____ TEXT

Florian Fritsch (born 29 October 1985) is a German professional golfer who currently plays on the European Tour.

Career
Fritsch was born in Munich, Germany, and attended the University of South Carolina in the United States, graduating in 2008. He turned professional in early 2009, and almost became the third golfer, after countryman Martin Kaymer, and Italian Edoardo Molinari, ever to win on their Challenge Tour début, when he lost to Lee S. James in a playoff for the Allianz Open Côtes d'Armor Bretagne.

2010 he quit from professional golf because of a fear of flying that developed through the years after a flight where he experienced huge clear-air turbulences. After a few months he took up his professional career again. He only played in tournaments he could reach by car or by train. Nevertheless he reached the final qualifying stage of the European Tour and earned his card for the 2011 season.

________

● SHORT EXERCISE A: List every golfer named in the Florian Fritsch text.
The records have no connection to the Florian Fritsch text.

____ EXTRACTED DATA

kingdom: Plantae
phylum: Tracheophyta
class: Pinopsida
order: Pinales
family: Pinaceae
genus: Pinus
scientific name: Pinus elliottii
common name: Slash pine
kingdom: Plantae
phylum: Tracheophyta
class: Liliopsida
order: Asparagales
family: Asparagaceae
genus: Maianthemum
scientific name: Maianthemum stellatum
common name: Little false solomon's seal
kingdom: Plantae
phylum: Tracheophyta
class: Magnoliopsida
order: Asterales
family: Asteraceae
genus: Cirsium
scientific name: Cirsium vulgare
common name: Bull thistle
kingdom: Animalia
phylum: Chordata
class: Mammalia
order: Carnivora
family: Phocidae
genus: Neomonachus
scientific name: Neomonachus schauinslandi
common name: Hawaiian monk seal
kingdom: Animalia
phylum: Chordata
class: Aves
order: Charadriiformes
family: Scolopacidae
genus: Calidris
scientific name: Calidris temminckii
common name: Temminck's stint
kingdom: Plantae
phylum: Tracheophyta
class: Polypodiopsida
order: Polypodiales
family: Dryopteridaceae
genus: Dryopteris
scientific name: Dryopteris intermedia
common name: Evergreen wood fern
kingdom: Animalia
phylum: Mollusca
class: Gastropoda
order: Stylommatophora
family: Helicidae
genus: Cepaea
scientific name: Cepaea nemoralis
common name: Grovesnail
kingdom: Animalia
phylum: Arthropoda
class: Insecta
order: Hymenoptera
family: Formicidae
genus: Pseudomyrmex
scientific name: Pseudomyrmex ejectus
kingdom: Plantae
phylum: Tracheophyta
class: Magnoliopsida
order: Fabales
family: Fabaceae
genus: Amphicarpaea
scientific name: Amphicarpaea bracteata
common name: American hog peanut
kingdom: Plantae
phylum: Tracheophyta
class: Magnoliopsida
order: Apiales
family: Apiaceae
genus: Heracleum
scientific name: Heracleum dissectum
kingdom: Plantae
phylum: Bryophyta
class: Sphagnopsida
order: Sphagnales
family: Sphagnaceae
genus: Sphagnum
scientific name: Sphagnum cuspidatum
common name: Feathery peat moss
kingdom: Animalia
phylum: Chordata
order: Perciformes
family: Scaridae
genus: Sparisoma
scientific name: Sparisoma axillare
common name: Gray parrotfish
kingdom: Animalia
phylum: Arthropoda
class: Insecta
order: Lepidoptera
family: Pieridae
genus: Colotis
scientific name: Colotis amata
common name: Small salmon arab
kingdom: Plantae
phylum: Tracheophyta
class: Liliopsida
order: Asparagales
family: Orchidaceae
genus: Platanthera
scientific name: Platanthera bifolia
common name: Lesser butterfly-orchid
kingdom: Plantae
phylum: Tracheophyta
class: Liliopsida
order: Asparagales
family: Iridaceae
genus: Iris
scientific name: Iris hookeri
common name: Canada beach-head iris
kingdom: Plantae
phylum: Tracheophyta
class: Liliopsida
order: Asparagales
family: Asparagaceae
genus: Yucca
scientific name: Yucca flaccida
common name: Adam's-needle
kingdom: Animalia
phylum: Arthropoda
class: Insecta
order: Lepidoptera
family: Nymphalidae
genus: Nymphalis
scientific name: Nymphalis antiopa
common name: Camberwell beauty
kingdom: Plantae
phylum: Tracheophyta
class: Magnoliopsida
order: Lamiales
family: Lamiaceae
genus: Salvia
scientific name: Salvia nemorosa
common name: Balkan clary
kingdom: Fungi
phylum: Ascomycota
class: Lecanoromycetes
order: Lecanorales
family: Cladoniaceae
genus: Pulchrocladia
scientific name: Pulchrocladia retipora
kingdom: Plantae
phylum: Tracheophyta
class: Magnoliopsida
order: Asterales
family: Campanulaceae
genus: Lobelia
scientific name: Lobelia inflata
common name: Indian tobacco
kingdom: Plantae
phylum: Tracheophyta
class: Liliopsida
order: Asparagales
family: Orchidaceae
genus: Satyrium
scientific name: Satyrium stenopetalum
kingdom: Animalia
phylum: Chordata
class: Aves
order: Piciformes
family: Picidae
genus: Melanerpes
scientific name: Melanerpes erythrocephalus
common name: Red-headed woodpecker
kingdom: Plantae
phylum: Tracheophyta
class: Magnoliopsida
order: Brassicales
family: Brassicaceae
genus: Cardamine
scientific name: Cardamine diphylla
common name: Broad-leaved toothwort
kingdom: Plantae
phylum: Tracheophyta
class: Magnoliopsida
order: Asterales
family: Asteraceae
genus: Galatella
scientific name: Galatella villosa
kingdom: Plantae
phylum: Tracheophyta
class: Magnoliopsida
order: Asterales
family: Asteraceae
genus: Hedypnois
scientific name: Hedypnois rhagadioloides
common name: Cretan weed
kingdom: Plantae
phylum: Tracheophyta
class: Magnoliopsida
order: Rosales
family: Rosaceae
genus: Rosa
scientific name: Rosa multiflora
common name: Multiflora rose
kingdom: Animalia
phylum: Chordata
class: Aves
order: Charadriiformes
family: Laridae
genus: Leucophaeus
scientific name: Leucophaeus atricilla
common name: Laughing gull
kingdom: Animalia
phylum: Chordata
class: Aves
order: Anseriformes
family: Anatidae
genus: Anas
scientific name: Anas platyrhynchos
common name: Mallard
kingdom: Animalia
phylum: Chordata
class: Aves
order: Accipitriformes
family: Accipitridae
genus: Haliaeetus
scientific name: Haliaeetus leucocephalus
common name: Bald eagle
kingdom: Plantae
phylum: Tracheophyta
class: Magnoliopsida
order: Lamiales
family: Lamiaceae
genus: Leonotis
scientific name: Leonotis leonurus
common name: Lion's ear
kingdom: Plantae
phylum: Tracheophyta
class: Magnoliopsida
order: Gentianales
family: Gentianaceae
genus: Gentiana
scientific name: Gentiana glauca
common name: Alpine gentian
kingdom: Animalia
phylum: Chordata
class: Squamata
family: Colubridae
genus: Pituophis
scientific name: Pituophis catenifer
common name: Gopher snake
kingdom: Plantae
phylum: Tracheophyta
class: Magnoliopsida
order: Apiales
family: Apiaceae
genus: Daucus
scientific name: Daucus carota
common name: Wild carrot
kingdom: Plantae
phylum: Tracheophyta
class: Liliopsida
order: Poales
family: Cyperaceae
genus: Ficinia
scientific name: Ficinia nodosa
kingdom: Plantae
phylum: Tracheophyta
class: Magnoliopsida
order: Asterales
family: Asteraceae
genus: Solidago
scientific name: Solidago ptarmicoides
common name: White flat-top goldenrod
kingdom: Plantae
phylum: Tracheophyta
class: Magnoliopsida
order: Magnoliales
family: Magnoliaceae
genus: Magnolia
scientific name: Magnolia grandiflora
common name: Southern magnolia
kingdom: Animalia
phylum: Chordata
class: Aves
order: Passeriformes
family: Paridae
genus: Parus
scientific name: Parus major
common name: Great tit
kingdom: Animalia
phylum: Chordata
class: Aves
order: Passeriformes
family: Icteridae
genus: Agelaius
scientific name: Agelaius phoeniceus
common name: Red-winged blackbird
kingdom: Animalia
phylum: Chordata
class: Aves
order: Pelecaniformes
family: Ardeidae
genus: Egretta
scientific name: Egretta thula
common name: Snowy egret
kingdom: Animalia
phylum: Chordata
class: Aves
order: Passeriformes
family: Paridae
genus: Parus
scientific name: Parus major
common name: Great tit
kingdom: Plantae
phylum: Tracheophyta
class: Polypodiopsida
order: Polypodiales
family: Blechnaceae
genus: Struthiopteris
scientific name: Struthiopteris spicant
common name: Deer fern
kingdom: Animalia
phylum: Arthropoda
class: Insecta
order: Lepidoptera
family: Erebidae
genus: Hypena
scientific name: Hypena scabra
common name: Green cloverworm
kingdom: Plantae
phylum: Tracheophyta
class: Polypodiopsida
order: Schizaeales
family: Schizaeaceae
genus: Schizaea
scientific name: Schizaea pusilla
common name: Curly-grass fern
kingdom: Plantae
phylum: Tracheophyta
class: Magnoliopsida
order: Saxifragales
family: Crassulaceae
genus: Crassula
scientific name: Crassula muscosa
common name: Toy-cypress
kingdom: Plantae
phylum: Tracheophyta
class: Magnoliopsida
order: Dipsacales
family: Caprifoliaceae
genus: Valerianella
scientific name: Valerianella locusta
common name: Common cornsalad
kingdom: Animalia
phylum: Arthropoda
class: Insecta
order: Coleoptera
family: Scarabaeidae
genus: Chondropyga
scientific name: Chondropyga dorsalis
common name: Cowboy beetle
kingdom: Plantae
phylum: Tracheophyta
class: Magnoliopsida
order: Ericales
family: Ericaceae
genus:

________

● SHORT EXERCISE B: Please reproduce word for word the part of the records that opens with the line containing "common name: Laughing gull" and closes with the line containing "scientific name: Daucus carota".

● TASK ANSWER A: Florian Fritsch, Martin Kaymer, Edoardo Molinari, Lee S. James

● TASK ANSWER B:
common name: Laughing gull
kingdom: Animalia
phylum: Chordata
class: Aves
order: Anseriformes
family: Anatidae
genus: Anas
scientific name: Anas platyrhynchos
common name: Mallard
kingdom: Animalia
phylum: Chordata
class: Aves
order: Accipitriformes
family: Accipitridae
genus: Haliaeetus
scientific name: Haliaeetus leucocephalus
common name: Bald eagle
kingdom: Plantae
phylum: Tracheophyta
class: Magnoliopsida
order: Lamiales
family: Lamiaceae
genus: Leonotis
scientific name: Leonotis leonurus
common name: Lion's ear
kingdom: Plantae
phylum: Tracheophyta
class: Magnoliopsida
order: Gentianales
family: Gentianaceae
genus: Gentiana
scientific name: Gentiana glauca
common name: Alpine gentian
kingdom: Animalia
phylum: Chordata
class: Squamata
family: Colubridae
genus: Pituophis
scientific name: Pituophis catenifer
common name: Gopher snake
kingdom: Plantae
phylum: Tracheophyta
class: Magnoliopsida
order: Apiales
family: Apiaceae
genus: Daucus
scientific name: Daucus carota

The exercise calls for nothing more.